Je travaille depuis 2004 en multi accueil.
D’abord en multi accueil parental et maintenant municipal.
J’ai pu voir l’évolution de mon travail de terrain, voir mes collègues perdre le sens de leur métier pour lequel elles étaient pourtant passionnées, des projets plein la tête !
Au départ, travaillant en province je ne comprenais pas les faits que me relataient mes collègues en région parisienne : leurs conditions de travail, leurs rapport à leurs supérieurs, leur taux d’encadrement, l’accueil en section des enfants, la lourdeur des tâches administratives…
Faisant partie depuis 5 ans d’une collectivité, je comprends mieux tout ce qu’elles subissaient (elles ont d’ailleurs, pour la plus part, quitté leur profession).
Ayant tout d’abord travaillé pour une mairie bienveillante, dans l’échange, l’écoute, j’ai adulé ce métier au service du public, au service des enfants. Aujourd’hui, au sein d’une petite collectivité me voilà compressée : pas tant par le taux d’occupation, car il est à mon sens normal que la structure puisse compléter toutes les places disponibles.
Je me sens compressée par le manque de personnel, ceux non remplacés lors de leur départ à la retraite, ceux non remplacés lors d’une maladie, ceux non remplacés lors d’un congé parental (il faut attendre car on ne trouve personne… étonnant).
Ceux qui ne sont que de passage et n’ont pas le temps de prendre leurs marques auprès des enfants.
Je me sens compressée par le travail administratif qui prend de plus en plus de temps (les directeurs ont-ils encore le temps d’aller sur le terrain s’ils veulent pouvoir tout gérer l’administratif : accueil des familles, lien avec la collectivité, réunions diverses, commandes, courir après ce temps qui passe trop vite dans une journée et où leur bureau est parfois rempli par des adultes en demande plus de la moitié de leur journée de travail ..).
Je me sens compressée par le temps sur le terrain que nous passons avec chaque enfant. Comment les calculs sont-ils faits ? Un professionnel pour 5 enfants qui ne marchent pas. Mais le professionnel ne fait que 7h par jour et la journée de crèche 11h. Je me souviens du temps où nous comptions un professionnel le matin et un l’après-midi pour cinq enfants. Nos journées de travail ne font pas 11h !!! Ce texte ne pourrait-il pas être revu comme suit : 1 pro pour 5 enfant à un temps x?
Je me souviens avoir répondu à un questionnaire après le premier confinement pour savoir quel était le taux d’encadrement idéal pour moi.
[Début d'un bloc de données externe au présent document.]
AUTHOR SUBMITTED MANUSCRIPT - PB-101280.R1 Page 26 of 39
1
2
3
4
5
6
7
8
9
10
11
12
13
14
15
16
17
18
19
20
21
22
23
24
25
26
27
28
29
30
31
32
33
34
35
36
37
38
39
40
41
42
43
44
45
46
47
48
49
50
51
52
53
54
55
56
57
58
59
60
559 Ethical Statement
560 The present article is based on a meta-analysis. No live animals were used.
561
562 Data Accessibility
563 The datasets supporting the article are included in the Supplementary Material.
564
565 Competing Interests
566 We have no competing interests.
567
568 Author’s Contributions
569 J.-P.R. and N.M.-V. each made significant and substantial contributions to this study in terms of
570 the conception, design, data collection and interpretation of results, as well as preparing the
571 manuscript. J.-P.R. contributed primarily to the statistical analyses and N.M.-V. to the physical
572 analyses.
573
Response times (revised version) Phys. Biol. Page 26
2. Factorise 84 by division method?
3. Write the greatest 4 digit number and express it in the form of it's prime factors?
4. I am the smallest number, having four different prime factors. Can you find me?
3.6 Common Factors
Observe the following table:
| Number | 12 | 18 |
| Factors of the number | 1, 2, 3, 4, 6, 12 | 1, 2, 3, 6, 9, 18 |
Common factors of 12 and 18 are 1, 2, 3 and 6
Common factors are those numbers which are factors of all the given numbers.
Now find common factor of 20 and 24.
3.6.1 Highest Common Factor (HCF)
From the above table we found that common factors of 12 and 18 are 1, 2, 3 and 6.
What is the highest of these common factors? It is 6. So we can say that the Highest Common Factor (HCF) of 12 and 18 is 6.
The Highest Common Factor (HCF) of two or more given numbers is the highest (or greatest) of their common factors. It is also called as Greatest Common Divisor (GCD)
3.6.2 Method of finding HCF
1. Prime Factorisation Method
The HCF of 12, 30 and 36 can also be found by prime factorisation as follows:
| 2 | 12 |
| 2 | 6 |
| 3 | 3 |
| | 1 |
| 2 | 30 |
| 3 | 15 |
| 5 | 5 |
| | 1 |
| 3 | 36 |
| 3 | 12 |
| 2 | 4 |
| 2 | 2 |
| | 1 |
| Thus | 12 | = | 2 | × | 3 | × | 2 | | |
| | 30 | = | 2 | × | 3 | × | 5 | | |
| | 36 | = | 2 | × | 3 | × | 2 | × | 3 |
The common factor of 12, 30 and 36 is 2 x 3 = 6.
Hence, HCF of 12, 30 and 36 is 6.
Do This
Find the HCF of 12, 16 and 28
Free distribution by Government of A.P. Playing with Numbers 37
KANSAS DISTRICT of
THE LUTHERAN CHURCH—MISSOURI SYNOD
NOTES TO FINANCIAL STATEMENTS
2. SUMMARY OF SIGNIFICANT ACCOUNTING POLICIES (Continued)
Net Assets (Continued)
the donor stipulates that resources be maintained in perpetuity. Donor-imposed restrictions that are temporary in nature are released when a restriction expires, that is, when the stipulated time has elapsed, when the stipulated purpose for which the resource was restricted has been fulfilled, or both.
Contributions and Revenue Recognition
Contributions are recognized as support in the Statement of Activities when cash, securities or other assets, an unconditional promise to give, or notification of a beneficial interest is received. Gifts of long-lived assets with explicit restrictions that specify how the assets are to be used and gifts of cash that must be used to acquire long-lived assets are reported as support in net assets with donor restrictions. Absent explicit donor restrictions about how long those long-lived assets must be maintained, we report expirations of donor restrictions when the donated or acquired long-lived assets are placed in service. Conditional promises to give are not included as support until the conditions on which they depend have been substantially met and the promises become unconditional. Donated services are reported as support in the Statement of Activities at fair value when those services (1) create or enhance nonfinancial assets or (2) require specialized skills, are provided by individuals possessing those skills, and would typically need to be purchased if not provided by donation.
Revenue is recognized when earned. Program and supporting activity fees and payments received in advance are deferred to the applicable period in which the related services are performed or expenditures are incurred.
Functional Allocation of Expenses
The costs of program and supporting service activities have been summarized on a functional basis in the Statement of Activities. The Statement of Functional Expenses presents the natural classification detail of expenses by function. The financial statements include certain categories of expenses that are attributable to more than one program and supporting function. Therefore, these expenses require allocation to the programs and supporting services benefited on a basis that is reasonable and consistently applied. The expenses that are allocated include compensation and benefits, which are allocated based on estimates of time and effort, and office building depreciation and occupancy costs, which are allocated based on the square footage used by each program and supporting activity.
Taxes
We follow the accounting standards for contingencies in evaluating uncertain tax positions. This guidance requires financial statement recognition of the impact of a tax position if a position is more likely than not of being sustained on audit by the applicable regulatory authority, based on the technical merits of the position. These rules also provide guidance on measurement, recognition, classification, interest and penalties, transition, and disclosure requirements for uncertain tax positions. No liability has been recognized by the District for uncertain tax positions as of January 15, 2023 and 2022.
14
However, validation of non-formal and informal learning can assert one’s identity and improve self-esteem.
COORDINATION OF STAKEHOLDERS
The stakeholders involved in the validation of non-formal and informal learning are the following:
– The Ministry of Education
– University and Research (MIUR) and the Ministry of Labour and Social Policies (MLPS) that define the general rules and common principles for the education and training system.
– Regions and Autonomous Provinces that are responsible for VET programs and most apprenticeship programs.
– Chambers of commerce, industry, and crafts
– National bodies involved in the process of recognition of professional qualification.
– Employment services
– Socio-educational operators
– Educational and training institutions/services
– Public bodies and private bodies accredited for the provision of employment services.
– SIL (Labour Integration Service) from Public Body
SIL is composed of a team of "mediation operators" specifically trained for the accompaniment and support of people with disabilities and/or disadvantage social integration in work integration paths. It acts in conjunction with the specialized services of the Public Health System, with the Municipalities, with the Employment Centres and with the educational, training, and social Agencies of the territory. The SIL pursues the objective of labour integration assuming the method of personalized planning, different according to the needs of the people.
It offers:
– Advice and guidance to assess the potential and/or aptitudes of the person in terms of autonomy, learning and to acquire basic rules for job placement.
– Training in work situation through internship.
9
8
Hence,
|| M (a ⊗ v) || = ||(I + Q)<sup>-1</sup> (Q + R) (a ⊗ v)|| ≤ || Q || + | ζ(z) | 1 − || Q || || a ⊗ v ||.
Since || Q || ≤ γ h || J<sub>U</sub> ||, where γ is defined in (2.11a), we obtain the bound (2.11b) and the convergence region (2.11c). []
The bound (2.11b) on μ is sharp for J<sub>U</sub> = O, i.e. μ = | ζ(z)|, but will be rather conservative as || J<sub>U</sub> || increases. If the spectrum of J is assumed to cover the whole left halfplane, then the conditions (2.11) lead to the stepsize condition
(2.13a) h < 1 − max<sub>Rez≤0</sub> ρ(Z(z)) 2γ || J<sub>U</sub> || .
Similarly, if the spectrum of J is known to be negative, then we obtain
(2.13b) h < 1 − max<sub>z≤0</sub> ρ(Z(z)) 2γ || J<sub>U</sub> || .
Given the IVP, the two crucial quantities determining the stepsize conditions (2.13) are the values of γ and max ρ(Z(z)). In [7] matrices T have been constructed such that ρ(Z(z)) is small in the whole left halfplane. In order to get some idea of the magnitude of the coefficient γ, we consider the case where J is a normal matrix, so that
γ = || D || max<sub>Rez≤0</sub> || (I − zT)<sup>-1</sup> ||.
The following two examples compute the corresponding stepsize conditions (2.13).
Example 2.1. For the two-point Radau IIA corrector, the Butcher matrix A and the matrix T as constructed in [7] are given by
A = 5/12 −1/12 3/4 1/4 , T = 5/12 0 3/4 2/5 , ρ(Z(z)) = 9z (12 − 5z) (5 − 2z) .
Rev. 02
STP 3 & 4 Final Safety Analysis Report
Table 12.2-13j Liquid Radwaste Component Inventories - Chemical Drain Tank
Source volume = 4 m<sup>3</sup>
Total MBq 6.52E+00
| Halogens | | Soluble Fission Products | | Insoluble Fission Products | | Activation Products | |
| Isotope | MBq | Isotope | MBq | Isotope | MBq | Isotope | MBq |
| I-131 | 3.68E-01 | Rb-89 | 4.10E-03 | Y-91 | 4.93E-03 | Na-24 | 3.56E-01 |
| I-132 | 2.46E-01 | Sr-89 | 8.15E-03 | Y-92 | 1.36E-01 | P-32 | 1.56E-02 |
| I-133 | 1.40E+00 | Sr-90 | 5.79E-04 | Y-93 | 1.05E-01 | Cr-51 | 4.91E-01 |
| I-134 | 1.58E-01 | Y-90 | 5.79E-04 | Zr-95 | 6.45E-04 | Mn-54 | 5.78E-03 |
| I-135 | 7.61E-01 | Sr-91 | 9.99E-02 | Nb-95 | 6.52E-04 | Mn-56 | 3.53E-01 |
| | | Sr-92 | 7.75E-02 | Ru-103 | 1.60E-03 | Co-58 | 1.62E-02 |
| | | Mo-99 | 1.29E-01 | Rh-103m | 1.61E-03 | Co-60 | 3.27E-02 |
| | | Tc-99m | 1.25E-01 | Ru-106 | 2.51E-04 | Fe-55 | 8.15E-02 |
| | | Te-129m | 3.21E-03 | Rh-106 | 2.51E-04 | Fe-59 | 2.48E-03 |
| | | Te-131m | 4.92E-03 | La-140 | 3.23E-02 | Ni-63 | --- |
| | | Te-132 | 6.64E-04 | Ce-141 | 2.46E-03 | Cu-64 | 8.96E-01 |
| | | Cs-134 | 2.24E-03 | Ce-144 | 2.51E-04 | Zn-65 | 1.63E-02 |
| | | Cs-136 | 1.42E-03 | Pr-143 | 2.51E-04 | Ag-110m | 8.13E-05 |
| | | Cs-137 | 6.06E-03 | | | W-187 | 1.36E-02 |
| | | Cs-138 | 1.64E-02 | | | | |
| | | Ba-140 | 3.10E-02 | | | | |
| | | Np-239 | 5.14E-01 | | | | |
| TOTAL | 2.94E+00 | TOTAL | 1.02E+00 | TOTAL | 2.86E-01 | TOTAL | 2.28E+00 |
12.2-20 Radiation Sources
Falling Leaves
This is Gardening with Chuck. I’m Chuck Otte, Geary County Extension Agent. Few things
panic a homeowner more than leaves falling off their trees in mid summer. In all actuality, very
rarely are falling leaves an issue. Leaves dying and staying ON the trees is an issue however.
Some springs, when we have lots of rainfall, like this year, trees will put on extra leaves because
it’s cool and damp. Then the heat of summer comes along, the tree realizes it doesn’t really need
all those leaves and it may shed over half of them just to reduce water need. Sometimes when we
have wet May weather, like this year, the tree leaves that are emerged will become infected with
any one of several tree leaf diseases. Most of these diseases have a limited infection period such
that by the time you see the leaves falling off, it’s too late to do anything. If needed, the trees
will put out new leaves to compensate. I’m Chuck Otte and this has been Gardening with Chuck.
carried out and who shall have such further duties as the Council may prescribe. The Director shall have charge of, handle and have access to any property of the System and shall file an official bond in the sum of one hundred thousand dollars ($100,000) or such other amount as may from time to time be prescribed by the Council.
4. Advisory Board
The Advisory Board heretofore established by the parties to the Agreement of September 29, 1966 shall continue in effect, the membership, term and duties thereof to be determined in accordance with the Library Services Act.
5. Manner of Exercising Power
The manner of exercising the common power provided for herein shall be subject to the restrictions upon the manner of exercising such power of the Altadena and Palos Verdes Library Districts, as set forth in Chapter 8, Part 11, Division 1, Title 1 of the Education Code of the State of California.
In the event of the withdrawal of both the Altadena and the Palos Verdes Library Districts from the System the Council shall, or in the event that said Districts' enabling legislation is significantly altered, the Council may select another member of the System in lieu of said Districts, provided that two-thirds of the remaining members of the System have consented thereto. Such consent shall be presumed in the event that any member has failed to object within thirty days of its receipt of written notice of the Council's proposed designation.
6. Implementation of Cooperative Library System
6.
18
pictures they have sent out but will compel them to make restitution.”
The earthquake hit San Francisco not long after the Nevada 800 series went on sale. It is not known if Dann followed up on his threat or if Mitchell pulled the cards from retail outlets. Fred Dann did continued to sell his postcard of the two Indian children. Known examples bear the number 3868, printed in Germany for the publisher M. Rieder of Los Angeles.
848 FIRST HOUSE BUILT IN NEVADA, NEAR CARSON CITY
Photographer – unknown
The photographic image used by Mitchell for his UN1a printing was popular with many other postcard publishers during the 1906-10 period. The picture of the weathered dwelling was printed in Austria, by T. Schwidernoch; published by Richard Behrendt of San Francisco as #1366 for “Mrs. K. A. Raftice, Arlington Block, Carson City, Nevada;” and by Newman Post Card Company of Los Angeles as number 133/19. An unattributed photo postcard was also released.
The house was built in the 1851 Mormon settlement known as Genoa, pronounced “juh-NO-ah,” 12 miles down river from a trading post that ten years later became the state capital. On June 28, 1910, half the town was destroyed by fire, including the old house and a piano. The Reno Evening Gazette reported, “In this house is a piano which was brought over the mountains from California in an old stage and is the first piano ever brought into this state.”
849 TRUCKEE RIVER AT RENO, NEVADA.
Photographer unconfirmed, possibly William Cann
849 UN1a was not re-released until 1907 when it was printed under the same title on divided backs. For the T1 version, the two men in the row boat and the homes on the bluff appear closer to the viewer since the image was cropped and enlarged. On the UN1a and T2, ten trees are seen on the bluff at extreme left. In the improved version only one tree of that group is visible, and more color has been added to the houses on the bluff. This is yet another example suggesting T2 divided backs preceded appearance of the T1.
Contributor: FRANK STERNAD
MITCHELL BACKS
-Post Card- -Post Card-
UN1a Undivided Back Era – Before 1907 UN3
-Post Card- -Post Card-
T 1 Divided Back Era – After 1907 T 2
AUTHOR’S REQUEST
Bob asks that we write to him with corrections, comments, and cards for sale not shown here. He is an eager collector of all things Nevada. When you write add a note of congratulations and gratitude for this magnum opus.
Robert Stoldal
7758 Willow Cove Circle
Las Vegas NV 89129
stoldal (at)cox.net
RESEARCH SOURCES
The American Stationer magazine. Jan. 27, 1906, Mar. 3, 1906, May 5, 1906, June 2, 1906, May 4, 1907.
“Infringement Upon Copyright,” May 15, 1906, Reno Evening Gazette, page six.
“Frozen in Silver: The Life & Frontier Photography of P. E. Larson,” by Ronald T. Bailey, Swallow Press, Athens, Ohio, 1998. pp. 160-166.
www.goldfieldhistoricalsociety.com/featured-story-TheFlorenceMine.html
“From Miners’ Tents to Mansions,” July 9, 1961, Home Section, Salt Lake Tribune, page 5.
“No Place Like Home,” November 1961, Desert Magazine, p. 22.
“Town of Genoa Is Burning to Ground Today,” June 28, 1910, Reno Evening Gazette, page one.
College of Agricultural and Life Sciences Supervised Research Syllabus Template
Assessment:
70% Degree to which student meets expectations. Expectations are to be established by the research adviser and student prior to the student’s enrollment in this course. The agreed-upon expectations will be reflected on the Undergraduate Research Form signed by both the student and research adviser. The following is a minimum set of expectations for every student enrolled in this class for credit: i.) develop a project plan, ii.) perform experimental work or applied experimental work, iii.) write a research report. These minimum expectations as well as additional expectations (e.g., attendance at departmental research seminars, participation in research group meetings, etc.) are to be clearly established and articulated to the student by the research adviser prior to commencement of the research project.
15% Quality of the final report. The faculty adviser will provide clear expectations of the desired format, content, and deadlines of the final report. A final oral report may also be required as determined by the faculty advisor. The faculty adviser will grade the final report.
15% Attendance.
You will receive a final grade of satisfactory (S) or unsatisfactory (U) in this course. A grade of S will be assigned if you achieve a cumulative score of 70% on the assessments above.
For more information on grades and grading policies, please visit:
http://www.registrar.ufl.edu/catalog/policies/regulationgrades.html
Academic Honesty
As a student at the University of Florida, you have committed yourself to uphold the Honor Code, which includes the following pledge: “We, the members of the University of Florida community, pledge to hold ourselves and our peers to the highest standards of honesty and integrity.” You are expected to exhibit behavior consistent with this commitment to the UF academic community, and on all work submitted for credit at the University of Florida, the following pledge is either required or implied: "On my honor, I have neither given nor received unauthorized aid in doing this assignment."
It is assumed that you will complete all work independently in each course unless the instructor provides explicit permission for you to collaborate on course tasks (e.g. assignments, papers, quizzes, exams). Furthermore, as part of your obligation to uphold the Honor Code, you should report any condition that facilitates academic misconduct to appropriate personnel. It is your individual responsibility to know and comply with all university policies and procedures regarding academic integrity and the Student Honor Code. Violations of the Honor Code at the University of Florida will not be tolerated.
Si ce taux était déjà respecté cela serait déjà fantastique !!!
Je me sens compressée par le départ de mes collègues qui ont pourtant toutes les qualités pour travailler auprès des jeunes enfants et une expérience utile mais qui ne parviennent plus à faire ce métier qui était pourtant au centre de leur vie.
Je me sens compressée par le manque de lien avec les familles. Les temps de transmissions se réduisent car les taux d’encadrement aussi. Comment faire encore de la prévention ???
Je me sens également compressée par le nombre d’enfants accueillis en occasionnel et que l’on ne peut pas accueillir assez régulièrement pour qu’ils prennent leurs marques. Parfois, l’enfant ne peut venir qu’une fois tous les 15 jours. Où est passé notre projet éducatif ??
Il y aurait encore tant de choses à dire car ce sont des métiers que nous sommes en train de détruire par le manque de projets. Le quotidien (le repas ,les siestes, les changes) nous prend tellement de temps (les effectifs de professionnels étant réduits) que les activités telles que peinture, sorties, deviennent réduites. Qu’en sera-t-il prochainement avec les nouvelles mesures ? Veut-on une petite enfance rentable à tout prix ? Ne sommes-nous pas en train de sacrifier une population ? Certes, tout ne se joue pas avant 3 ans, mais les fondements de l’adulte ne reposent-ils pas sur la petite enfance ?
Politiciens, j’espère que vous penserez aux a adultes de demain lorsque vous écrirez la réforme de la petite enfance.